An up and coming opportunity is the marketing benefits associated with an environmentally friendly, carbon sequestering, and fully renewable raw material.

Ziner also acknowledges that he has been hard at work overcoming the challenges associated with natural fiber materials saying, “moisture absorption, impact strength compared to glass fibers, processing temperatures, the cost of pelletizing before compounding, these are all things my team is talking to me about day in and day out.”

Ziner is not the first to champion natural fiber’s use in thermoplastics. Faurecia, a large global producer headquartered in Europe has commercialized a range of grades using the moniker “NAFILEAN,” natural fiber filled polypropylene used for the injection molding of structural automotive parts, which has been installed in over 13 million vehicles to date. Many European compounders like Beologic, Tecnaro, Advanced Compounding, Et Al, along with Michigan based compounder RheTech are known to offer natural fiber filled grades of PP and PE.

It seems the team at AdvancedBMT has a vision to expand the possibilities for natural fiber plastics: to supply the industry as cost-effectively as possible and with the highest degree of quality and consistency, increasing competitiveness of the material – and increasing the utilization of natural fibers in plastics.

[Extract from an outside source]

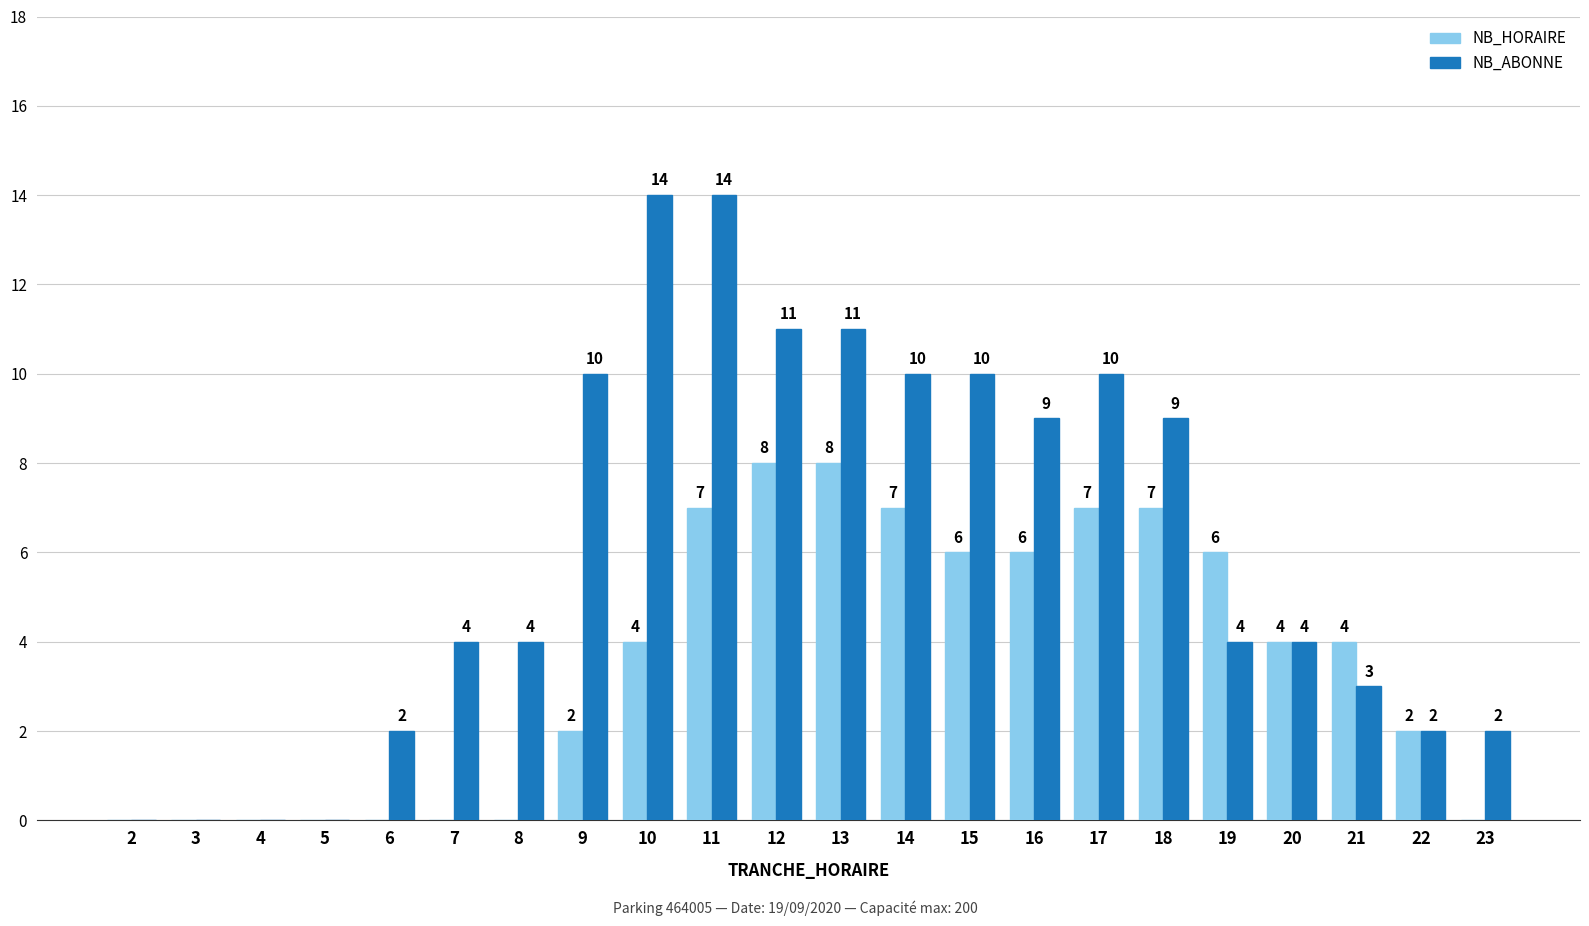

Read the NB_ABONNE value at 9.

10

When asked why he is pursuing this opportunity, Ziner responded, “The sample parts we’ve helped our strategic partners create demonstrate to me that the performance of natural fiber filled polypropylene is extremely useful in certain applications and I’m particularly excited about the opportunity in lightweight automotive parts.”

According to Ziner over 1 million tonnes of flax straw from the flax seed harvest is burned annually in North America – enough to support 20 AdvancedBMT facilities converting the leftover biomaterials into plastics.

Roebert Ziner is the founder & CEO at Toronto-based Advanced Bio-Material Technologies Corp.